Wednesday, January 27, 2016

Raise funds for your business? 3 blog tips from Cisco & Unbelievable Brands




Raise funds for a Cat Café, Topless Male Waiters..?!!!!
Want to raise funds for a fledgling business idea?  How about crowd-funding?  And the quirkier the better – or maybe not!  The Irish Times here highlights 5 would-be entrepreneurs who are seeking crowd-funding including a café where you can play with cats while you have coffee, a restaurant with topless male waiters in tight shorts and ‘food you will rave about’ and the one I really liked – a drone to help monitor the treatment of animals.  Interestingly, the drone idea has raised the most funds – the others very little to date.  The cat café idea fascinates me – I know they have the cafes elsewhere in the world – but why a Cat Café and not a dog one?  Cats don’t really interact with you unless they feel like it – and/or unless there’s food involved.  As the proud servant of a cat called Millie, I wouldn’t pay €10 to have a coffee and play with her as I’d be hanging around for hours just waiting for her to deign to give me a few minutes’ attention!!  I’m not sure how they got the cats in the pic above to be so co-operative!  Maybe Japanese cats are different?!

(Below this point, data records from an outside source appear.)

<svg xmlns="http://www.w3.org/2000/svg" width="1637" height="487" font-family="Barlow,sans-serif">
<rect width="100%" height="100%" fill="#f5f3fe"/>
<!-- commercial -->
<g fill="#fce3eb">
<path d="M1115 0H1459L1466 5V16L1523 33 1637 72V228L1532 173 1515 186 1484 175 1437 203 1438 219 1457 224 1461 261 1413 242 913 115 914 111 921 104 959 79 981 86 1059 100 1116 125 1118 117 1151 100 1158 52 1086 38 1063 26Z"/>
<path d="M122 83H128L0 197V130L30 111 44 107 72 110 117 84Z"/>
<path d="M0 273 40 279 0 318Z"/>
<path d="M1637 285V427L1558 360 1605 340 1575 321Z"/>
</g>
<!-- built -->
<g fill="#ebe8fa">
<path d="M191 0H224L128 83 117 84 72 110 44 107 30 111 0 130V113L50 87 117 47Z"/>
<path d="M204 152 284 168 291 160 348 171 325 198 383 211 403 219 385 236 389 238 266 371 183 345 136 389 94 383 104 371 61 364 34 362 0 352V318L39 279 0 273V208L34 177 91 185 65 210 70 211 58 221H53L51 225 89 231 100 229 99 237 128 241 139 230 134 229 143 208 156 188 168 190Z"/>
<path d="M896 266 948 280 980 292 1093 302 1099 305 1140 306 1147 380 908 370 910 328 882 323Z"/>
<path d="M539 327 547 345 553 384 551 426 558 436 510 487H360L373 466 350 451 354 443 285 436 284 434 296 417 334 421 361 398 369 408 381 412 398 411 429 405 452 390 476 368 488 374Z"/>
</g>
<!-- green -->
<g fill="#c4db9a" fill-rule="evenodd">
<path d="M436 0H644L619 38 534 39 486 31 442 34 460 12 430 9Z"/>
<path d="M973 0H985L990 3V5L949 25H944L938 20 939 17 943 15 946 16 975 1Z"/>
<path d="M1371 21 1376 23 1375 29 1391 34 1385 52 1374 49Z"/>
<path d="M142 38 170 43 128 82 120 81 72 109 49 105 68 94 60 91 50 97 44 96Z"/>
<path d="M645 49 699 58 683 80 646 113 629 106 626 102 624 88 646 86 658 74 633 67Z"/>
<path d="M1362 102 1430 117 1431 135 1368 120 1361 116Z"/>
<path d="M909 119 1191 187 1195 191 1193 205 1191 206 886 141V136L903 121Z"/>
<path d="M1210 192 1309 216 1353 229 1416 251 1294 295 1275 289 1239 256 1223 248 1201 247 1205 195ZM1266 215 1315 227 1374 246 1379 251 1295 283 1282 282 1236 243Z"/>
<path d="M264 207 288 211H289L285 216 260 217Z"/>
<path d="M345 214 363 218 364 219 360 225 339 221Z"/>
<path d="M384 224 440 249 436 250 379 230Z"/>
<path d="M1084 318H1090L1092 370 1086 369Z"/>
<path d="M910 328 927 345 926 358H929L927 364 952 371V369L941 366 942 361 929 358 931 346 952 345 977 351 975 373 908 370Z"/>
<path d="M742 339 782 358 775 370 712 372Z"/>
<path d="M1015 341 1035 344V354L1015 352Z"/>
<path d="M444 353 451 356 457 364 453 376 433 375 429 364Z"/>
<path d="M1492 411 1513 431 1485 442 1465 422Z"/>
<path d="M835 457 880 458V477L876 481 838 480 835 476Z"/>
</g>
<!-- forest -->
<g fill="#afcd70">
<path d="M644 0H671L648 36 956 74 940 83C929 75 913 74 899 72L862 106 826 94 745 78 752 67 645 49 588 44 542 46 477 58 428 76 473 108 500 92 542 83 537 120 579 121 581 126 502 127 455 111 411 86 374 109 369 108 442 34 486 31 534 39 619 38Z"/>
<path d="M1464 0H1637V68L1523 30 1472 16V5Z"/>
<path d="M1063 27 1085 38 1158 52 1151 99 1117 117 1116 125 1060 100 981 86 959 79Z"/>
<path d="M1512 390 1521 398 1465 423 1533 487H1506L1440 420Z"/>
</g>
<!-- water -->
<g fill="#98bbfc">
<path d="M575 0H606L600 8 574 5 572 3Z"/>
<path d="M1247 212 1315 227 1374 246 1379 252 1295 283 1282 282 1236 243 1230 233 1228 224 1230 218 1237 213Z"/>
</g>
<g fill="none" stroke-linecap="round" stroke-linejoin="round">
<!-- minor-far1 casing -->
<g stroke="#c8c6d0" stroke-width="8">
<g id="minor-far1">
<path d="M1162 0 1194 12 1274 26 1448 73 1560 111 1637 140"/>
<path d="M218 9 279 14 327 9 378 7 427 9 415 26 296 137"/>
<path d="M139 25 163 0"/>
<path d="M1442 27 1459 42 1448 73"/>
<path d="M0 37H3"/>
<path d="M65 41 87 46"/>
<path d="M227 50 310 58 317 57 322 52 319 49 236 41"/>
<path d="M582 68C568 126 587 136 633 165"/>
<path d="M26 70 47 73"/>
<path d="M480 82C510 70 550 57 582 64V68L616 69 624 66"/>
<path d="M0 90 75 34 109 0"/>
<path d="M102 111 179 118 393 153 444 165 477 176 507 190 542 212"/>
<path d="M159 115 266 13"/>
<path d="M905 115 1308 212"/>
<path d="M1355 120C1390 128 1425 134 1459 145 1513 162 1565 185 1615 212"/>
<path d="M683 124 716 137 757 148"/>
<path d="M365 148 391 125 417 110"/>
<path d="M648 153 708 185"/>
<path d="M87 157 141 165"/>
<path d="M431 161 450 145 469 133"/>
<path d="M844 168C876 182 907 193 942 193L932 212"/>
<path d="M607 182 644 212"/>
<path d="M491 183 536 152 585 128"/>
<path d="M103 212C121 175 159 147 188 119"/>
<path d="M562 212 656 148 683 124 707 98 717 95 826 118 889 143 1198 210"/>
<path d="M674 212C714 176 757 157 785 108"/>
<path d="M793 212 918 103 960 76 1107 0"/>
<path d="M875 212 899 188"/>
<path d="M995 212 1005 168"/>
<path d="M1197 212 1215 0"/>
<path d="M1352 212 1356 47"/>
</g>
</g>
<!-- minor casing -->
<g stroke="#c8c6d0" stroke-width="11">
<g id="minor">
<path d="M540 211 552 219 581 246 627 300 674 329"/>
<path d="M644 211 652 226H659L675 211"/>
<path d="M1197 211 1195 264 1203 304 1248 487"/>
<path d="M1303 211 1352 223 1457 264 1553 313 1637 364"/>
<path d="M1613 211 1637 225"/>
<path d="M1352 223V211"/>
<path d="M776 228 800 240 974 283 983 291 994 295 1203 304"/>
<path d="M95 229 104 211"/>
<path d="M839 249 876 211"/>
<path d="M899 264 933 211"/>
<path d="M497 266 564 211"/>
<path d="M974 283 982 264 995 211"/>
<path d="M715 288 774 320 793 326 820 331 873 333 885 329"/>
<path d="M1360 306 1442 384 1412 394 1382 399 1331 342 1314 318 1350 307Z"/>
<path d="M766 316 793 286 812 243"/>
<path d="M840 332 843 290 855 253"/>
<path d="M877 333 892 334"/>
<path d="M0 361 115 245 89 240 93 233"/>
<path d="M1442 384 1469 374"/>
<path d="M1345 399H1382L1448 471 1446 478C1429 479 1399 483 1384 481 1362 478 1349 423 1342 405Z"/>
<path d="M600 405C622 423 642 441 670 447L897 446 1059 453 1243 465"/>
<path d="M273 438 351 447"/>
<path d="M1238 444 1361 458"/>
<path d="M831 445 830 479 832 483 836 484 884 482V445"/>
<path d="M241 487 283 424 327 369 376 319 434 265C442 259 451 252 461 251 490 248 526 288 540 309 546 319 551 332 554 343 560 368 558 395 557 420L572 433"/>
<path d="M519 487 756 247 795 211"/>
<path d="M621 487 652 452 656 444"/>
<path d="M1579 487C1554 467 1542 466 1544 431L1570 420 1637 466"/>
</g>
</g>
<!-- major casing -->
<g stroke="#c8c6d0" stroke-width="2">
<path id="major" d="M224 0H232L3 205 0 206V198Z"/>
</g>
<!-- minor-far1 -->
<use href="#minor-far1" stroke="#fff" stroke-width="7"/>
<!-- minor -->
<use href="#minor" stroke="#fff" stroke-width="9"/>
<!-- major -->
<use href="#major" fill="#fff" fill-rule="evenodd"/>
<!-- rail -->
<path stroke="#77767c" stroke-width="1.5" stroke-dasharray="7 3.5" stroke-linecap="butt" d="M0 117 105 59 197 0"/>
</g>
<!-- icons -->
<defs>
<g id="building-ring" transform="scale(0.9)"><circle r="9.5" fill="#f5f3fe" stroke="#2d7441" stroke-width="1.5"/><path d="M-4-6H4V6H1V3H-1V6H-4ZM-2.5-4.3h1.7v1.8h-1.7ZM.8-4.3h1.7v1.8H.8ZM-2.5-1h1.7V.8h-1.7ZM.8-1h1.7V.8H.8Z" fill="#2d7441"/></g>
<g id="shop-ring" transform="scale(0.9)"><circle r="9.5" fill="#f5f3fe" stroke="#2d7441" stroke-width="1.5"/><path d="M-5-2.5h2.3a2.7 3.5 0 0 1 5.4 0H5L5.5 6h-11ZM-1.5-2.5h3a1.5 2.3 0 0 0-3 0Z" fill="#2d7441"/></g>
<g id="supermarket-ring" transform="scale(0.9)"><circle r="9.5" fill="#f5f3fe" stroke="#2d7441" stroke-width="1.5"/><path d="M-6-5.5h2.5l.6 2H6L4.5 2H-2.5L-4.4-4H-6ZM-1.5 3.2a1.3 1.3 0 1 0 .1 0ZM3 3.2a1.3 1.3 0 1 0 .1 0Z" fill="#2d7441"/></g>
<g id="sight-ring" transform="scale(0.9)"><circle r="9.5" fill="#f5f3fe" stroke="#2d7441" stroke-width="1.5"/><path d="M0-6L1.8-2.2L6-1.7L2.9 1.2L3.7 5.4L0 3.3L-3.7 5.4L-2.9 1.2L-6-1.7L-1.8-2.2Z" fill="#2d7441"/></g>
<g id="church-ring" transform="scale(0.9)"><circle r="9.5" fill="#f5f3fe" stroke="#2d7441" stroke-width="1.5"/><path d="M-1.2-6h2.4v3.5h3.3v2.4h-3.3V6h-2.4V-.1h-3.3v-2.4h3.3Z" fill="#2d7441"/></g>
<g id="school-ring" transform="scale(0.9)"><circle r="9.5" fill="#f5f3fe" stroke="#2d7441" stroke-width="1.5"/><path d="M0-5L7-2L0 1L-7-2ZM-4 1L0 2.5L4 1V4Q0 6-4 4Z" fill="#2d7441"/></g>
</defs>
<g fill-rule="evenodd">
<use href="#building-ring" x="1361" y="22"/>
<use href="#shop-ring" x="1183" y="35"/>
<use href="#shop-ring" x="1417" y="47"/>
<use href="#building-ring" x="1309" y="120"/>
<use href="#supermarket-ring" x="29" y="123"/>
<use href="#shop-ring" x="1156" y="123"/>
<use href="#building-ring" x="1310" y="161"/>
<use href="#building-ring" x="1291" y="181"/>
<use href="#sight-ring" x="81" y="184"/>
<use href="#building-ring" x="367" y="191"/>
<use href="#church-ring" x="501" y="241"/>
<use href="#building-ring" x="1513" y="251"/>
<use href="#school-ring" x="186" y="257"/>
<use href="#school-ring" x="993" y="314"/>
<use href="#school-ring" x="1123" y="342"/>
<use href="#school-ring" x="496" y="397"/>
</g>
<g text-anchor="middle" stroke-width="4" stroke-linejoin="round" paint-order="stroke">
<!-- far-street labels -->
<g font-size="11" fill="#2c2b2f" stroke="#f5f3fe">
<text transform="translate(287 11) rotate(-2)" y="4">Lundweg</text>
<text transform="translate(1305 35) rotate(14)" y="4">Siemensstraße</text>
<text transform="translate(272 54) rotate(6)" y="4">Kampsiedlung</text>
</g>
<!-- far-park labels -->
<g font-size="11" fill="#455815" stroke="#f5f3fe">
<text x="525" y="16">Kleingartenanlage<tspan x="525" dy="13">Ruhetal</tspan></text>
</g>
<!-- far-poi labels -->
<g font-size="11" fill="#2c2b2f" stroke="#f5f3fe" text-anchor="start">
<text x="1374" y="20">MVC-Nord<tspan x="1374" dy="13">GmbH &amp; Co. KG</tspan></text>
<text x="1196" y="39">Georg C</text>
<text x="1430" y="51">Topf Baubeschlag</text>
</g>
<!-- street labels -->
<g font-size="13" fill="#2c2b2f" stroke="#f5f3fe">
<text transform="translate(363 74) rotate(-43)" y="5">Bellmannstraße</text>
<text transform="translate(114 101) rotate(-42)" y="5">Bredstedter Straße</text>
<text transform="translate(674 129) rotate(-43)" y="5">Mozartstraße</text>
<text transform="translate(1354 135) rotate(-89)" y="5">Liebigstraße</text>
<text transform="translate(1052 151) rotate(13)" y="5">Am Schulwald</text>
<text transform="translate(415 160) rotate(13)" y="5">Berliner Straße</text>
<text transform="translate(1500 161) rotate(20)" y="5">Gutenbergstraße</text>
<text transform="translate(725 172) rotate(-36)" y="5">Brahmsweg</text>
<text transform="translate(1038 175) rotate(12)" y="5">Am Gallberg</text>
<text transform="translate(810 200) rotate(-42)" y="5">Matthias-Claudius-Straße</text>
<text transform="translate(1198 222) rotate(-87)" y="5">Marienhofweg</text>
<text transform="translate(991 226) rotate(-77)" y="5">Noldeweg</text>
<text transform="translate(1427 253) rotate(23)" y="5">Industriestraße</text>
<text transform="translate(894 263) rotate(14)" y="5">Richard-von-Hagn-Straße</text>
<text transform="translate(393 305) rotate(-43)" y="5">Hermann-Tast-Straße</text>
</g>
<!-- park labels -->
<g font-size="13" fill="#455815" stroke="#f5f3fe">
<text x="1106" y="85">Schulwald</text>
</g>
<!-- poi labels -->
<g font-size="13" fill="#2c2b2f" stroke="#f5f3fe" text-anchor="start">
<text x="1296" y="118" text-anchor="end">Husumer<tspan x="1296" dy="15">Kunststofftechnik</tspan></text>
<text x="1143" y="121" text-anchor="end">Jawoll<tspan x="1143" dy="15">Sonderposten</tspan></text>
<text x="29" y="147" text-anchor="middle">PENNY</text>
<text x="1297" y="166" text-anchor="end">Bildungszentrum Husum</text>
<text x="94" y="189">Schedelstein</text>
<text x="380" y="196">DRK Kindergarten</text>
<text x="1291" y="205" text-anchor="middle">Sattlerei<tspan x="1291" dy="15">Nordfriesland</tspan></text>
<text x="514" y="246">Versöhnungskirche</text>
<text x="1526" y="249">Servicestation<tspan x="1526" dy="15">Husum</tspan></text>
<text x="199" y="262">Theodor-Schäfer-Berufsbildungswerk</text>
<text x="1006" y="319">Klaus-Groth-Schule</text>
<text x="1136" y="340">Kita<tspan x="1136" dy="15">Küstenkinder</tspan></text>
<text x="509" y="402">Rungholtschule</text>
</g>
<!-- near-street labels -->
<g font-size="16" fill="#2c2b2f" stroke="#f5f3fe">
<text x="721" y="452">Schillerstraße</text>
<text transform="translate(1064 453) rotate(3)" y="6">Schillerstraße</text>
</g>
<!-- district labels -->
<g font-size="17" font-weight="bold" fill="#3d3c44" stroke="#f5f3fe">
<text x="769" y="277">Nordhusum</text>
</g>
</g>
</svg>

3 Tips from Cisco on maximising your Blog
Okay we’re not all the size of Cisco or anywhere near it (I’m a SOHO myself – small office, home office) but it’s always interesting to see how the big boys do it – so here they offer 3 tips to having a successful blog.  They recommend – activating your employee base, inviting guest bloggers and experimenting with social media – but not relying on it.  They post an amazing 27 pieces of content to their blog every day – but they only promote about 3.  Interestingly, they say they get more traffic from RSS subscriptions than from social media.

Unbelievable brands
Don’t use “we believe” or “we passionately believe” in your marketing messaging, begs the author of this article in The Guardian.  He cites a few examples of brands with genuine beliefs and values including Ella’s Kitchen and Honda’s Hate Something, Change Something campaign.  Introduce real people behind the brand and, if appropriate, get Moral.  But not all brands have such stories – companies like Unilever with its many sub brands have to take a different tack.  So Walk the Walk he says and rally around a cause that’s worthy of belief, time and effort.  Another example he gives is of Volvo’s commitment to road safety which saw them develop a glow-in-the-dark paint.